## Work required:
Please copy every row below word for word, leaving out the pictures.

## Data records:
○ ○ ○ ○
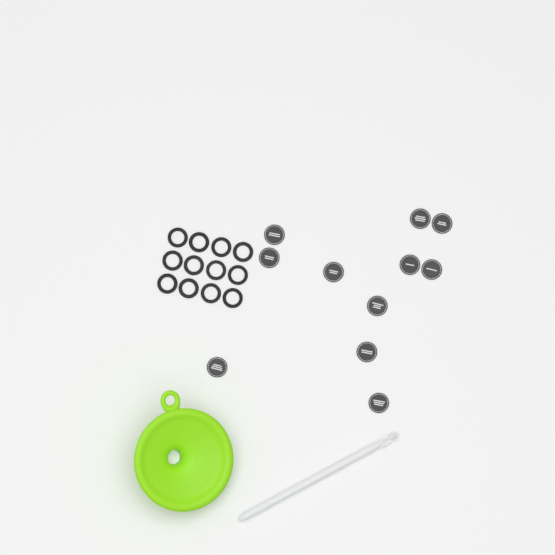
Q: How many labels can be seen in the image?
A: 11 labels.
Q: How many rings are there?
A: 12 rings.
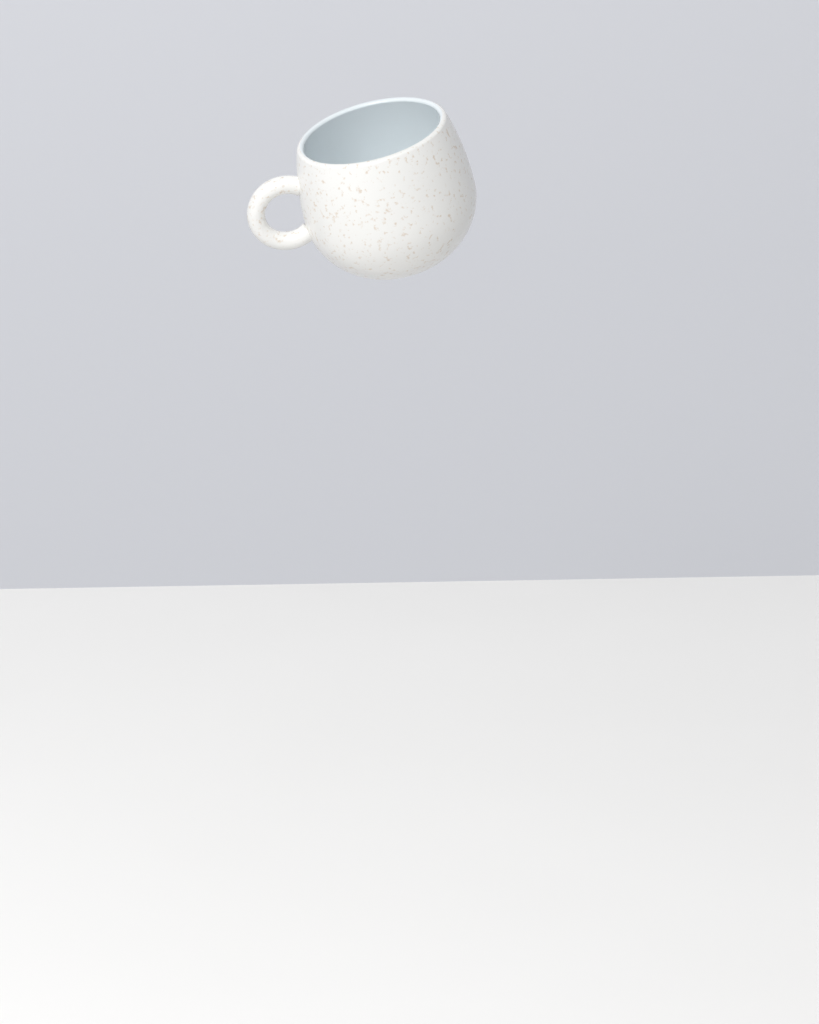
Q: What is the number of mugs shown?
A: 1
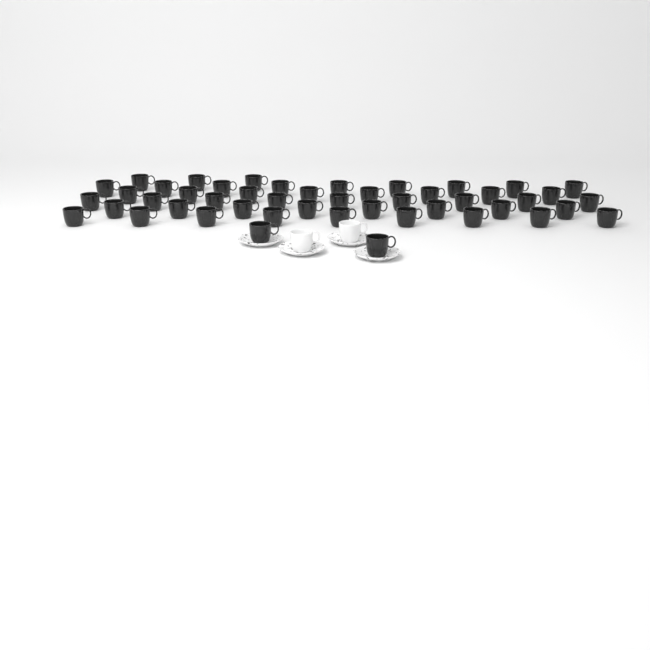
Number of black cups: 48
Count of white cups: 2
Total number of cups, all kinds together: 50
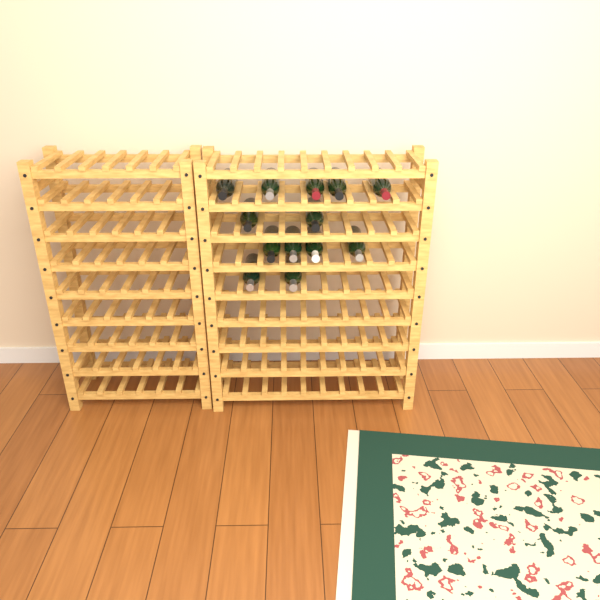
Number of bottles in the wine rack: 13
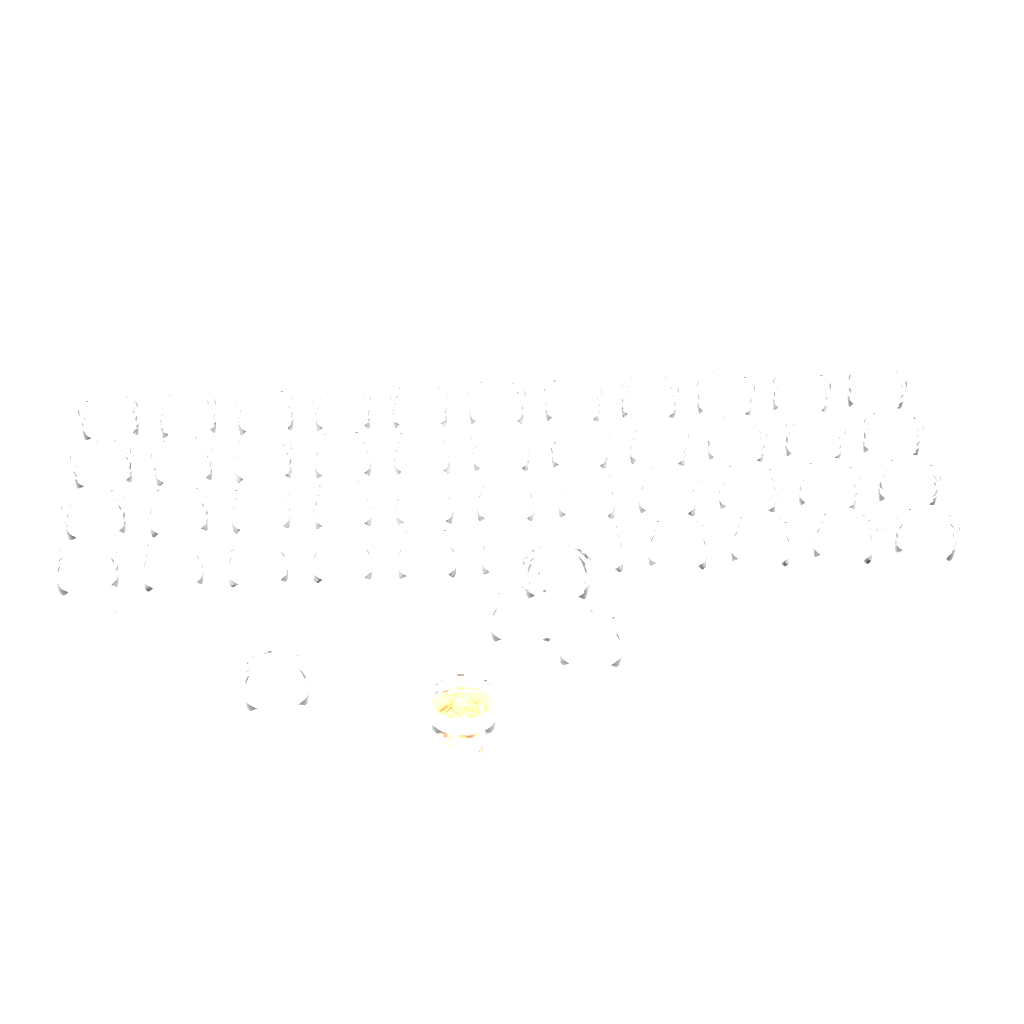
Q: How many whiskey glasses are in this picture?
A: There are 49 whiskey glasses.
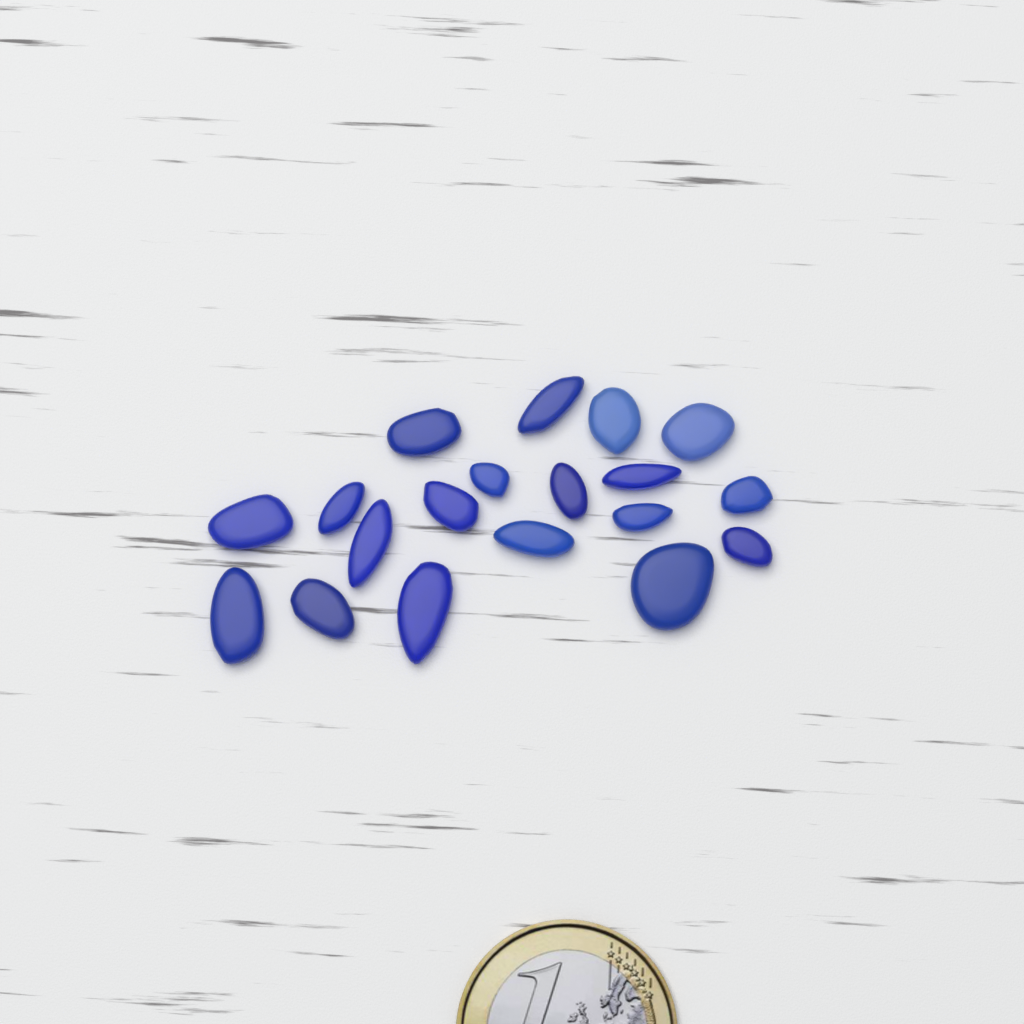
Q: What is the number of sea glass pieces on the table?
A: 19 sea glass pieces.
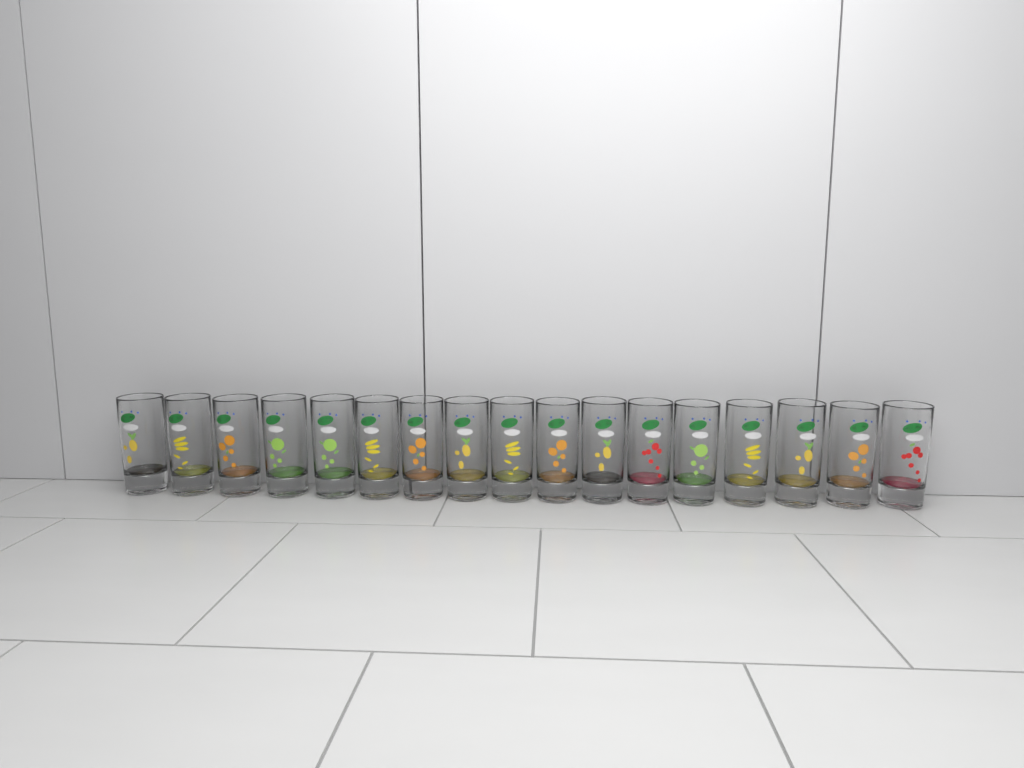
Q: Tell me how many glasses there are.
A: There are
○ ○ ○ ○
## Correct answer:
Q: How many labels can be seen in the image?
A: 11 labels.
Q: How many rings are there?
A: 12 rings.
Q: What is the number of mugs shown?
A: 1
Number of black cups: 48
Count of white cups: 2
Total number of cups, all kinds together: 50
Number of bottles in the wine rack: 13
Q: How many whiskey glasses are in this picture?
A: There are 49 whiskey glasses.
Q: What is the number of sea glass pieces on the table?
A: 19 sea glass pieces.
Q: Tell me how many glasses there are.
A: There are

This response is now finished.